The ouput of the system is defined by a function file 'error.m', which takes X with size 4x1 and returns a vector of residuals with size 8x1.
I run a script with the structure below that sets the some fixed parameters for error.m, then calls the lsqnonlin solver and error.m for n cases.
clear all,clc,close all
load measure;
%initialization: set some constant inputs for 'error.m' and options for the
%solver
% solve nCases
for i=1:nCases
inputs.measured=measure(i);
X=lsqnonlin(@(x)error(inputs,x),x0,lb,ub,options)
save X X;
end
I want to store the values of X over the iterations, not only the solution. There are these examples in Optimization Solver Output Functions, but they use nested functions and I don't know how to adapt them to my script structure.
function stop = myoutput(x,optimvalues,state);
stop = false;
if isequal(state,'iter')

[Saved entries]
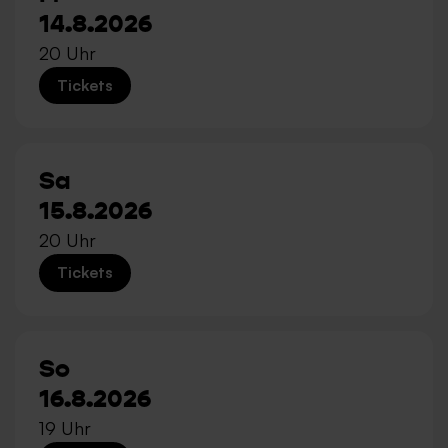
14.8.2026
20 Uhr
Tickets
Sa
15.8.2026
20 Uhr
Tickets
So
16.8.2026
19 Uhr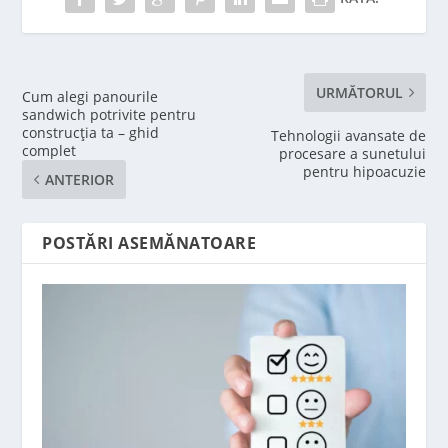
URMĂTORUL
Cum alegi panourile
sandwich potrivite pentru
construcția ta – ghid
Tehnologii avansate de
complet
procesare a sunetului
pentru hipoacuzie
ANTERIOR
POSTĂRI ASEMĂNATOARE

EXERCISE INSTRUCTIONS
1. From the lsqnonlin post, output the passage between "I run a script" and "my script structure.", inclusive.
2. Pick up the lsqnonlin post at the point where it stops and keep writing it.

ANSWERS PROVIDED
1.
I run a script with the structure below that sets the some fixed parameters for error.m, then calls the lsqnonlin solver and error.m for n cases.
clear all,clc,close all
load measure;
%initialization: set some constant inputs for 'error.m' and options for the
%solver
% solve nCases
for i=1:nCases
inputs.measured=measure(i);
X=lsqnonlin(@(x)error(inputs,x),x0,lb,ub,options)
save X X;
end
I want to store the values of X over the iterations, not only the solution. There are these examples in Optimization Solver Output Functions, but they use nested functions and I don't know how to adapt them to my script structure.

2.
history = [history; x];
end
end
How will the output function 'myoutput' access the variable X inside the lsqnonlin?
I've tried to write the myoutput at the end of the main script, predefined history = [ ] in the for loop i=1:nCases and set options = optimset('OutputFcn', @myoutput);
However, the function 'myoutput' doesn't find th ehistory variable to append. Why is that happening?
  댓글 수: 1
Marcus
Marcus 2024년 7월 18일
이동: Torsten 2024년 7월 18일
I just want to save the values and plot them to evaluate the convergence.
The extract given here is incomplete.